У меня вдруг возникло такое ощущение, будто я нахожусь в сумасшедшем доме. Посреди столовой, полной шумных озорников, разряженных в красное, синее, пурпурное и разноцветное, как мужчины и женщины XVI, XVII и XVIII веков, как турки, эскимосы и клоуны, с лицами, раскрашенными красками, намазанными жженой пробкой и посыпанными мукой, мне померещился тот багровый закат, что наподобие кровавого моря переливался волнами вереска, катившимися туда, где у черного пруда и согнутых ветром елей лежало тело Кристофера Лавлока рядом с трупом его коня на фоне залитых темно-красной краской желтого гравия и лилового тростника, а из этого красного марева возникла белокурая голова в серой шляпе, бледное лицо, отсутствующий взгляд и странная улыбка миссис Оук. Все это показалось мне ужасным, вульгарным, отвратительным, как если бы я и впрямь попал в сумасшедший дом.
VIII
С этого момента я заметил в Уильяме Оуке перемену; вернее сказать, перемена, вероятно, начала происходить раньше, а теперь стала внешне заметна.
Не знаю, произошла ли у него с женой ссора по поводу ее маскарада в тот злополучный вечер. Вообще-то, думаю, что нет. Ведь Оук со всеми был сдержан и застенчив, а больше всех — с собственной женой; к тому же, как мне представляется, он был просто неспособен выразить словами сильное чувство неодобрения по отношению к ней, и его осуждение поневоле должно было быть молчаливым. Как бы то ни было, я очень скоро понял, что отношения между хозяином и хозяйкой дома стали чрезвычайно натянутыми. Миссис Оук и никогда-то не обращала особого внимания на своего мужа, а теперь казалась лишь чуть более безразличной к его присутствию, чем раньше. Но сам Оук, желая скрыть свои чувства и из боязни поставить меня в неприятное положение, хоть и делал вид, что обращается к ней за столом, явно с трудом заставлял себя разговаривать с женой или даже смотреть в ее сторону. Честная душа бедняги была преисполнена боли, которую он всячески скрывал, загоняя внутрь, и она, похоже, пропитала собой все его существо и отравила его своим ядом. Эта женщина больно уязвила и огорчила его, причинив ему невыразимые страдания, и тем не менее он, очевидно, не мог ни разлюбить ее, ни научиться понимать истинную ее природу.

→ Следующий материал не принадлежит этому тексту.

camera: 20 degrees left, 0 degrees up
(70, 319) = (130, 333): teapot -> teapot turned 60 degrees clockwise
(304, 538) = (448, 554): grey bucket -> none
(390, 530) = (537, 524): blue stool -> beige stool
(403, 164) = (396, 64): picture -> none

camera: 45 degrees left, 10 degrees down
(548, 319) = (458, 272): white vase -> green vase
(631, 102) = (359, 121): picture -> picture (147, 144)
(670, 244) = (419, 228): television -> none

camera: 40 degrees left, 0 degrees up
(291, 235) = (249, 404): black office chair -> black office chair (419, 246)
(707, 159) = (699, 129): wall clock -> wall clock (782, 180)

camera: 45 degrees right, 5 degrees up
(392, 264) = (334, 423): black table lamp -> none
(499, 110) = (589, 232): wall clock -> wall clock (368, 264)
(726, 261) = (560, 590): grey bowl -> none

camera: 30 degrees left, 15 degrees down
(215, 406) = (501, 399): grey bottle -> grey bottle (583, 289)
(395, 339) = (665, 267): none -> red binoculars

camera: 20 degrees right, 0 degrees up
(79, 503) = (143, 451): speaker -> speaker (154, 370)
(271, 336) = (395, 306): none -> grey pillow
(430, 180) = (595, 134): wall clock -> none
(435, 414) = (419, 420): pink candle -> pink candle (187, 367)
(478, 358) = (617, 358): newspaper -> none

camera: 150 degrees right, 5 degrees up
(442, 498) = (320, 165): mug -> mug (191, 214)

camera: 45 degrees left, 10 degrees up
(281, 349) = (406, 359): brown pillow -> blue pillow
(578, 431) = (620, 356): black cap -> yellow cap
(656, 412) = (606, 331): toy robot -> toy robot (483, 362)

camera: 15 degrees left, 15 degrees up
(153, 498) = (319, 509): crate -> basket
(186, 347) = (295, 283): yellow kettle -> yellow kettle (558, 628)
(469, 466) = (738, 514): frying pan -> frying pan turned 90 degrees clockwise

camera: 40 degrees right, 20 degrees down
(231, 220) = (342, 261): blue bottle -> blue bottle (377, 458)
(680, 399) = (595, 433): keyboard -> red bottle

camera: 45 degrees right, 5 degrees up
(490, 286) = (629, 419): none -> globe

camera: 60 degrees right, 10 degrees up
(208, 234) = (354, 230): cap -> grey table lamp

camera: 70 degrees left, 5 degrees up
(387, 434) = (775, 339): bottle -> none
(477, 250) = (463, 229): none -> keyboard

Во время наших продолжительных прогулок по этой однообразной местности, когда мы, бродя по пастбищам с редкими дубравами и вдоль края хмельников, стоящих сомкнутыми темно-зелеными шеренгами (Оук из Оукхерста старательно сбивал запримеченные им головки чертополоха), и изредка перебрасывались фразами о ценах на зерно, осушении земель в поместье, сельских школах, «Лиге подснежника» и несправедливостях Гладстона, я подчас испытывал острое и бессильное желание раскрыть этому человеку глаза на сущность характера его жены. Мне казалось, что я так хорошо понимал этот характер, а хорошо понимать его значило, на мой взгляд, спокойно принимать таким, какой он есть; я считал несправедливостью судьбы, что из всех людей именно он обречен вечно ломать голову над этой загадкой и изматывать свою душу, пытаясь постичь то, что казалось мне теперь таким ясным. Но разве возможно было сделать так, чтобы этот серьезный, добросовестный тугодум, это воплощение английской простоты, честности и основательности, понял эту натуру, эту смесь эгоцентричного тщеславия, ограниченности, поэтического воображения, любви к нездоровому возбуждению, которая носила имя Элис Оук?
Поэтому Оук из Оукхерста был обречен на вечное непонимание, но он был также обречен на страдания из-за своей неспособности понять. Бедняга постоянно силился найти объяснение странностям своей жены, и хотя его усилия, по всей вероятности, носили бессознательный характер, они причиняли ему большие муки. Глубокие морщины между бровями — маниакальная складка, по выражению моего приятеля, — похоже, теперь никогда не разглаживались.